Sara Farmhouse Bizarro

Department of Philosophy

King’s College London

Strand, London WC2R 2LS

England

sara.bizarro@kcl.ac.uk

Vejam lá se adivinham quem vai comprar?

Esta parte em particular fez-me lembrar um outro pensador intelectual que também se deleita em chocar e ser diferente: "Sokal e Bricmont mostram como os textos dos pós-modernos são ambíguos na medida em que podem quase sempre ser interpretados de duas maneiras: ou como afirmações verdadeiras, mas relativamente banais, ou como afirmações radicais, mas manifestamente falsas". Mas no caso do John Gray ele ao menos não se socorre de ambiguidades. É bastante directo na merda que diz, só tenho é pena que seja merda: ou é algo banal e de conhecimento geral (mas proclamado com uma grandiosidade que até dá medo), ou então é simplesmente falso.
Nota-se muito que andei a ler John Gray recentemente e estou irritado com as habituais merdas dele?...

Aqui.

Para quem tem curiosidade aqui fica o livro de que se fala:
Intellectual Impostures

O livro do Kuhn:
The Structure of Scientific Revolutions

E o livro do Feyerabend:
Against Method

2 comments:

garibaldov disse...

Sokal é neste momento o meu herói. Que a epistemologia estava em cacos já eu sabia. Só não sabia era se alguém estava a fazer um trabalho que visava demonstrar isso.

O John Gray também odeia os pós-modernistas.
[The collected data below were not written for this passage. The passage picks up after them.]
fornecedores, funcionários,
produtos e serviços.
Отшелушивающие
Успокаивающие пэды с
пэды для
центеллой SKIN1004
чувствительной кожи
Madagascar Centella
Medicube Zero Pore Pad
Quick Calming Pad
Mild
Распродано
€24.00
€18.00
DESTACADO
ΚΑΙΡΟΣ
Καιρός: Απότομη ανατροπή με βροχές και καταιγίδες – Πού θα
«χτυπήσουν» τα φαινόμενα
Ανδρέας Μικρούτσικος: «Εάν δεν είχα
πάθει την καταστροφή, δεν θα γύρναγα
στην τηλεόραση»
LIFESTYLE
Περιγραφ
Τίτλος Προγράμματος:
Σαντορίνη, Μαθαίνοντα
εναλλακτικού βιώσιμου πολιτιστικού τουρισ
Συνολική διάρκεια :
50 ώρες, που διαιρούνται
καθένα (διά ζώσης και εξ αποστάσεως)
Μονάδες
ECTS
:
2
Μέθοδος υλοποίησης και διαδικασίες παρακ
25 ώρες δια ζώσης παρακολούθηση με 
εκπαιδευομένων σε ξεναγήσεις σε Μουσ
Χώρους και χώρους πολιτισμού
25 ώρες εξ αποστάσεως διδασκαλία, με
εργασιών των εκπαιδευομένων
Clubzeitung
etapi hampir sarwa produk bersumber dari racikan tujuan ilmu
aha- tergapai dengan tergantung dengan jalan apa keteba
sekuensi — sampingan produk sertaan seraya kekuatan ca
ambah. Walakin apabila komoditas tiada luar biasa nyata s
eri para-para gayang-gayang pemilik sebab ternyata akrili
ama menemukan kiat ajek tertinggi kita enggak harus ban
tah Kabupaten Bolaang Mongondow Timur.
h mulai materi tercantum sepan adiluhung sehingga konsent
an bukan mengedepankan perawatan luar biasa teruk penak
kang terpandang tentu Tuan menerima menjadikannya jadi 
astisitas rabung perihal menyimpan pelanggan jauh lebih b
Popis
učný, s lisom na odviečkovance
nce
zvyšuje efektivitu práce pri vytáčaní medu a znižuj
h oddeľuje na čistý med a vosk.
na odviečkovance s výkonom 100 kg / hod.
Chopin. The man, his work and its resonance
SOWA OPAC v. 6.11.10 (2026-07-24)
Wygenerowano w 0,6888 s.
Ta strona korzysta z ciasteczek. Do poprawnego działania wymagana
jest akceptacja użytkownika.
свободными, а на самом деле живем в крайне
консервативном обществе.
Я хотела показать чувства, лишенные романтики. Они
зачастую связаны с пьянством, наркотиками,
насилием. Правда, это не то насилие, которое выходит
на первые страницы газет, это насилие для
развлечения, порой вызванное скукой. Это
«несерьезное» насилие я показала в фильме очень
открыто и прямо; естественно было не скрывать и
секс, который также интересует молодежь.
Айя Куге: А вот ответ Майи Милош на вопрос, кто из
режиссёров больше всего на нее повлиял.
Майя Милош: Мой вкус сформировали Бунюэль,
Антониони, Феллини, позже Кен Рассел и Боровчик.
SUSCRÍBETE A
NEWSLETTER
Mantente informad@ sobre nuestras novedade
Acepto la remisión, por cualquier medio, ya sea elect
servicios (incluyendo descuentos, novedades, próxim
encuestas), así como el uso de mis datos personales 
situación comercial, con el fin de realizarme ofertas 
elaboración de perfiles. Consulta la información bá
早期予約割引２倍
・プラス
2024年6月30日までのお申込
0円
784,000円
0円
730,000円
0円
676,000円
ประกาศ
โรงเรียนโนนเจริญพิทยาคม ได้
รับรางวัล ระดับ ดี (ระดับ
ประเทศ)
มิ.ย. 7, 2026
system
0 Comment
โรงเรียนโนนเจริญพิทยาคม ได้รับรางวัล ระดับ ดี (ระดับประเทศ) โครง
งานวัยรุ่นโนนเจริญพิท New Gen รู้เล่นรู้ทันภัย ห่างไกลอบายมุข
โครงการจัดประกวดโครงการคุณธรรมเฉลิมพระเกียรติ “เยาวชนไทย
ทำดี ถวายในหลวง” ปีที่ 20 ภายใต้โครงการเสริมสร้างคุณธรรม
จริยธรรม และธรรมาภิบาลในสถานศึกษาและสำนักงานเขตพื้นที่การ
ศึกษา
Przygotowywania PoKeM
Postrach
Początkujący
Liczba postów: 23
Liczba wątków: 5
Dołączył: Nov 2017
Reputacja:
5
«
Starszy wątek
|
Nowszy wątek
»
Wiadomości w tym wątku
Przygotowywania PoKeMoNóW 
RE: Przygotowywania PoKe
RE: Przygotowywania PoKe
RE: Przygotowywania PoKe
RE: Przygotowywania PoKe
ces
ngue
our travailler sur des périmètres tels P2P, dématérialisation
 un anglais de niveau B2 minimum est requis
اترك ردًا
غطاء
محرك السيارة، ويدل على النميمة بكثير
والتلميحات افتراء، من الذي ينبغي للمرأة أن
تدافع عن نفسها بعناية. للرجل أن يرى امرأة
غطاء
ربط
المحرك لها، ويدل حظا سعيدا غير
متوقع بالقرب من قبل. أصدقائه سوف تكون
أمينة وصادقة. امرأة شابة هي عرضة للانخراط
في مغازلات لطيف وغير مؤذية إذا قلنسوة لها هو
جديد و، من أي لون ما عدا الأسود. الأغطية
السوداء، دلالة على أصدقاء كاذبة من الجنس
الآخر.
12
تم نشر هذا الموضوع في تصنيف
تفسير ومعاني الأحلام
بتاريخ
Mas eu já sei porque é que andas a bater nele. É que ele andou a dizer mal dos anarquistas :P

Mas já viste o Glory ou não? Não me respondeste da outra vez.

ateixeira disse...

Ahah! O problema não é falar mal, o problema é dizer merda que não corresponde à realidade. Isso é que é chato.

Vou ver o filme hoje à noite. E para a semana devolvo-te. A sério!

Quanto ao Sokal: convém também ler a resposta dos pós-modernos ao trabalho dele.